Big data, by which most people mean Big Volume, doesn’t get you very far just by itself, but with the addition of Big Variety and analytics, now you’re talking. In fact, most organizations who are making headway into capitalizing on their data assets now refer to the process as "big data analytics" – a combination of data storage and management, data integration, and analytic tools and techniques.
I have previously made the case that the value in big data stems primarily from its Big Variety, and now I want to put that variety into its proper context of related data volumes and analytics for insights.
The potential for getting this combination of Volume + Variety + Analytics right can perhaps be best illustrated by the findings of a U.S. Department of Defense review committee on the September 11, 2001 attacks.

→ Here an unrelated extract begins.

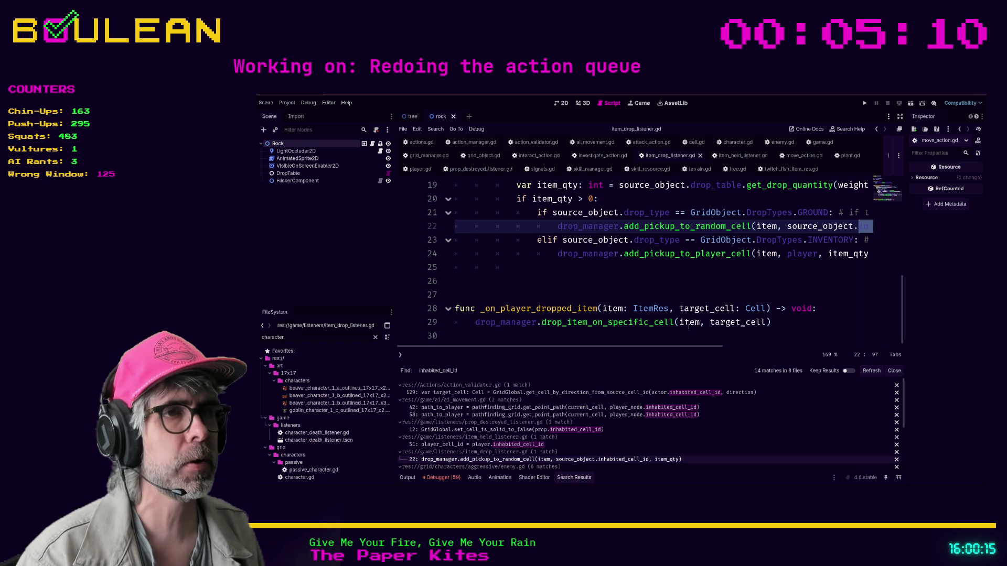
drag(667, 348, 755, 347)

What the committee found was that essentially all 19 of the hijackers could have been linked to each other and to the pending attacks via just seven properly targeted mouse clicks through existing public/government databases:
- Two of the hijackers who made reservations on American flight 77 were on the CIA terrorist watch list.

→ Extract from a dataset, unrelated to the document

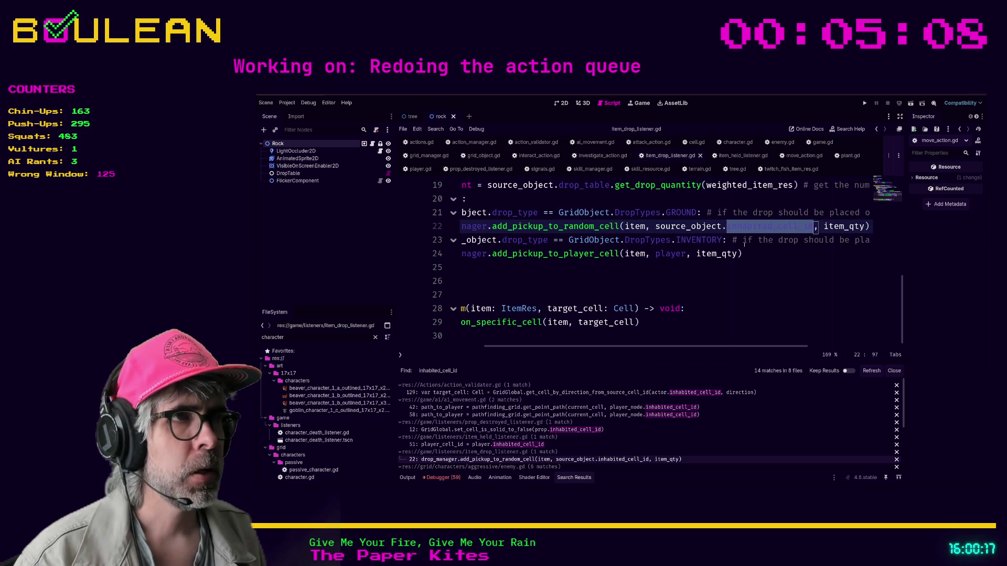
text(grid_coordinates)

- Matching the above addresses provided to the airlines would have revealed three more hijackers sharing those addresses, all with flight reservations for the morning of Sept 11.

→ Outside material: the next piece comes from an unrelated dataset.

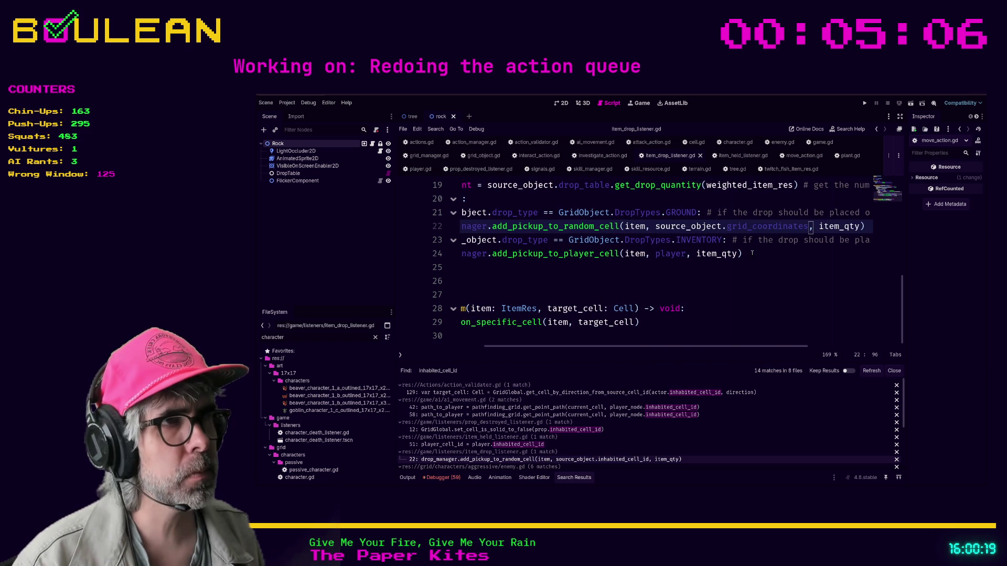
click(741, 304)
key(ctrl+s)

- The call-back phone numbers supplied to the airlines by the three above would have uncovered five more hijackers using those same phone numbers, again, with reservations for 9/11 flights.
- One more hijacker used the same frequent flyer number as one of the five above.
- Two more hijackers used the same address as one of the five.
- A search of the Expired Visa / Denied Entry list from the database of the US Immigration and Naturalization Services would have exposed one more hijacker on a September 11 morning flight.
- Lastly, this Expired Visa hijacker shared the same address with the remaining five hijackers, who, when checked against flight data, would have been found to also have reservations for that fateful morning.
The outcome of this committee report would be the catalyst for a complete overhaul of how the US government would acquire, manage, integrate, share and use intelligence data in the future. Effectively combatting terrorism would require creating a data environment that allows for those seven clicks to be made, where the clicks represent the analysis done on the Big Volume (i.e. flight reservations) of data resident on multiple, disparate Big Variety data silos.
Another way to look at the big data analytics process is to see how big data can be used to ‘paint a picture’ of your target in the style of the Pointillists from the turn of the 19th Century, the most well-known of these painters probably being George Seurat.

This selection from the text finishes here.